#!/usr/bin/env python3
# coding: utf-8
# @Author: ArthurBernard
# @Email: arthur.bernard.92@gmail.com
# @Date: 2020-09-11 18:47:27
# @Last modified by: ArthurBernard
# @Last modified time: 2021-03-12 22:16:21
""" Data scaling utilities.
Functions and a fit/transform-style :class:`Scale` object to standardize
or normalize one- and two-dimensional arrays before feeding them to a
machine-learning model.
Both global versions (whole-sample mean/std, min/max) and rolling
versions (computed on a lagged window) are provided. Rolling variants
are lookahead-safe and recommended for time-series ML pipelines where
using a global statistic would leak future information into training
windows.
Main entry points
-----------------
- :func:`standardize` / :func:`roll_standardize` — z-score scaling.
- :func:`normalize` / :func:`roll_normalize` — min-max scaling.
- :class:`Scale` — fit/transform wrapper that stores parameters and
exposes a :meth:`Scale.revert` inverse.
"""
# Built-in packages
# Third party packages
import numpy as np
from fynance.features.momentums import *
# Local packages
from fynance.features.roll_functions import roll_max, roll_min
__all__ = ["normalize", "roll_normalize", "roll_standardize", "Scale",
"standardize"]
# TODO :
# - Use wrapper for axis for scale methods
# - Use wrapper for axis for standardize and normalize functions
# - Finish functions or method to scale with moving functions.
_HANDLER_MOMENTUM = {
"s": [sma, smstd],
"w": [wma, wmstd],
"e": [ema, emstd],
}
def _get_norm_params(X, axis=0):
params = {
"m": np.min(X, axis=axis),
"s": np.max(X, axis=axis),
}
return params
def _normalize(X, m, s, a, b):
return (b - a) * (X - m) / (s - m) + a
def _revert_normalize(X, m, s, a, b):
return _normalize(X, a, b, m, s)
def _get_std_params(X, axis=0):
params = {
"m": np.mean(X, axis=axis),
"s": np.std(X, axis=axis),
}
return params
def _standardize(X, m, s, a, b):
return b * (X - m) / s + a
def _revert_standardize(X, m, s, a, b):
return _standardize(X, a, b, m, s)
def _get_roll_norm_params(X, w=None, axis=0):
m = roll_min(X, w, axis=axis)
s = roll_max(X, w, axis=axis)
idx = m == s
m[idx] = 0.
s[idx] = 2 * s[idx]
return {"m": m, "s": s}
def _get_roll_std_params(X, w=None, kind_moment="s", axis=0):
m = _HANDLER_MOMENTUM[kind_moment][0](X, w=w, axis=axis)
s = _HANDLER_MOMENTUM[kind_moment][1](X, w=w, axis=axis)
s[s == 0] = 1.
return {"m": m, "s": s}
[docs]
class Scale:
""" Fit/transform-style scaler for time-series data.
Wraps the four scaling primitives (``standardize``, ``normalize``,
``roll_standardize``, ``roll_normalize``) behind a uniform fit /
scale / revert API. Parameters are fitted once at construction
and reused on subsequent calls — the typical pipeline pattern of
fitting on a training window and applying the same transform to
the test window, which avoids leaking test-period statistics into
training.
The ``revert`` method inverts the transformation, useful when the
target of an ML model was scaled and the prediction must be
converted back to the original units.

========================================

Continue the data scaling source code above, starting right after its last line.

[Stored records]
========================================

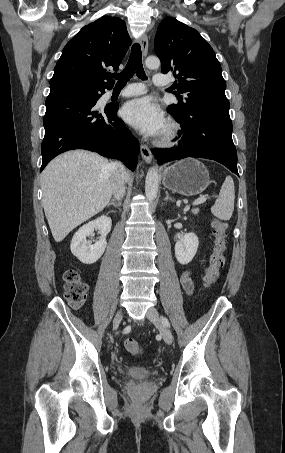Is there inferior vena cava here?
Listing matches in <instances>:
<instances>
[{"instance_id":"602c4592","label":"inferior vena cava","mask_w":285,"mask_h":453,"mask_svg":"<svg viewBox=\"0 0 285 453\" xmlns=\"http://www.w3.org/2000/svg\"><path fill=\"white\" fill-rule=\"evenodd\" d=\"M111 166L115 170L113 195L117 200H121L125 194V182L127 179L126 169L125 166L119 161L112 162Z\"/></svg>"}]
</instances>
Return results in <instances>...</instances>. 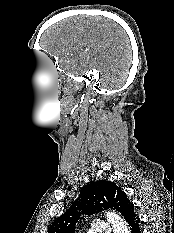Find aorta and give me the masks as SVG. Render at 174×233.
Wrapping results in <instances>:
<instances>
[{"mask_svg":"<svg viewBox=\"0 0 174 233\" xmlns=\"http://www.w3.org/2000/svg\"><path fill=\"white\" fill-rule=\"evenodd\" d=\"M106 216L114 233H130L126 222L117 213L110 211L106 213Z\"/></svg>","mask_w":174,"mask_h":233,"instance_id":"obj_1","label":"aorta"}]
</instances>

========================================

:: Output of the task ::
Parameters
----------
X : np.ndarray[dtype, ndim=1 or 2]
Data to fit the parameters of scale transformation.
kind : str, optional
- "std" : Standardized scale transformation (default), see
:func:`~fynance.features.scale.standardize`.
- "norm" : Normalized scale transformation, see
:func:`~fynance.features.scale.normalize`.
- "raw" : No scale is apply.
- "roll_std" : Standardized scale transformation, computed with
rolling mean and standard deviation (see
:func:`~fynance.features.scale.roll_standardize`).
- "roll_norm" : Normalized scale transformation, computed with
roling minimum and maximum (see
:func:`~fynance.features.scale.roll_normalize`).
a, b : float or array_like, optional
Some scale factors to apply after the transformation. By default is
respectively 0 and 1.
axis : int, optional
Axis along which compute the scale parameters. Default is 0.
**kwargs : keyword arguments for particular functions
E.g: for rolling function set ``w`` the lagged window (see
:func:`~fynance.features.scale.roll_normalize`) or for rolling
standardization set ``kind_moment={"s", "w", "e"}`` (see
:func:`~fynance.features.scale.roll_standardize`).
Methods
-------
fit
scale
revert
Attributes
----------
func : callable
The scale function.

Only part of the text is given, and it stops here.